Beni : La culture du cacao concurrence les activités de l’Église et pousse à l’abandon de certaines professions à Rwenzori, regrette l’abbé Telesphore Mulondi
L'abbé Telesphore Mulondi, curé doyen de Mutwanga, en plein entretien avec le père Moïse Kalemberya, qui est par ailleurs le Directeur général de la Radio Moto Butembo-Beni. Ph. Patrick Kalungwana
Devenue très rentable, la culture du cacao dans le secteur de Ruwenzori et environs, envoute les habitants jusqu’à conditionner l’abandon de certaines professions et l’indifférence aux activités de l’Église. Le curé de la paroisse Saint Pierre et Paul de Mutwanga a partagé cette observation aux agents de Moto TV et de Radio Moto Butembo-Beni, qui étaient en excursion du jeudi 18 au lundi 22 septembre 2025. L’abbé Telesphore Mulondi estime que c’est déplaisant à Dieu, Maître de tout travail.
Le curé doyen de Mutwanga a reconnu que la culture du cacao a pris de l’ampleur. Selon lui, ceux qui avaient d’autres métiers tel l’enseignement, le commerce des manufacturés, etc., abandonnent pour faire les champs de cacao.
“Oui, il y a du gain dans le cacao, mais cela ne devrait pas conduire directement à chômer d’autres professions ou ne pas se fier aux activités de l’Église”, conscientise l’abbé Telesphore Mulondi.
Son grand regret est surtout de découvrir que l’argent ou la richesse qu’on gagne du cacao pousse nombreux à la dépravation des mœurs.
“Les gens sont devenus riches, ici, certains. D’autres pauvres. Parce que quand tu vois quelqu’un qui dit « je laisse mon métier de professeur, je vais suivre mon champ ». Puis, il y a d’autres qui s’en exclament « pour une fois, je viens de toucher mille dollars, moi agriculteur ! » C’est ce qui nous amène le problème, pas seulement à nous, à la population aussi. Nous sommes comme dans une carrière d’or.

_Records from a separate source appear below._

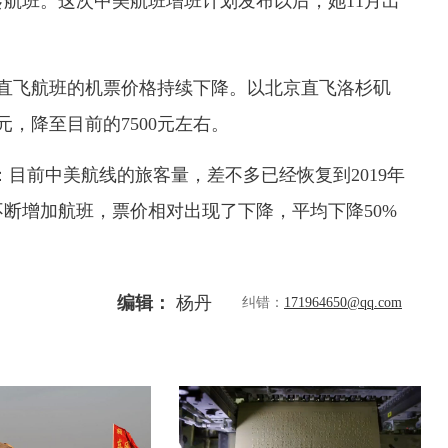
航班。这次中美航班增班计划发布以后，她11月出
飞航班的机票价格持续下降。以北京直飞洛杉矶
，降至目前的7500元左右。
前中美航线的旅客量，差不多已经恢复到2019年
断增加航班，票价相对出现了下降，平均下降50%
编辑：
杨丹
纠错：
171964650@qq.com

Les gens ont de l’argent. Mais aussi, ceux qui n’en ont pas, cherchent des moyens d’en avoir : en volant, voler au champ, voler la journée, en utilisant tous les moyens pour essayer d’avoir de l’argent”, a-t-il fait savoir.
Face à ce problème de société, l’Église s’engage déjà dans la sensibilisation des membres de la communauté sur les enjeux de l’abondance. Des conférences avec des jeunes et des parents sont déjà initiées par des animateurs de l’Église.
“Avec tout ce cortège de richesses, la boisson, les QG, tous les défauts de la jeunesse qui nous viennent de la mondialisation, on ne croise pas les bras, on sensibilise. On associe les parents, chaque premier dimanche du mois, il y a la récollection des parents avec ce qu’on appelle COPAF et aussi des jeunes. Alors, les thèmes reviennent toujours qu’il ne faudrait pas qu’on rate sa santé, sa vie, à cause d’un verre de bière. On sensibilise, on ne se fatigue pas. Mais ce qu’on souligne d’abord, c’est la prière”, a-t-il conscientisé.
Le doyenné Mutwanga est constitué des paroisses Saint Conrad de Kasindi, Saint André Kagwa de Bulongo et Saints Pierre et Paul de Mutwanga. La population locale est en grande partie cultivatrice. Le cacao qui semble primer sur d’autres produits, est très sollicité sur les marchés local, national et international pour la chocolaterie. Il sert également comme ingrédient en cuisine, en cosmétique et en pharmacie.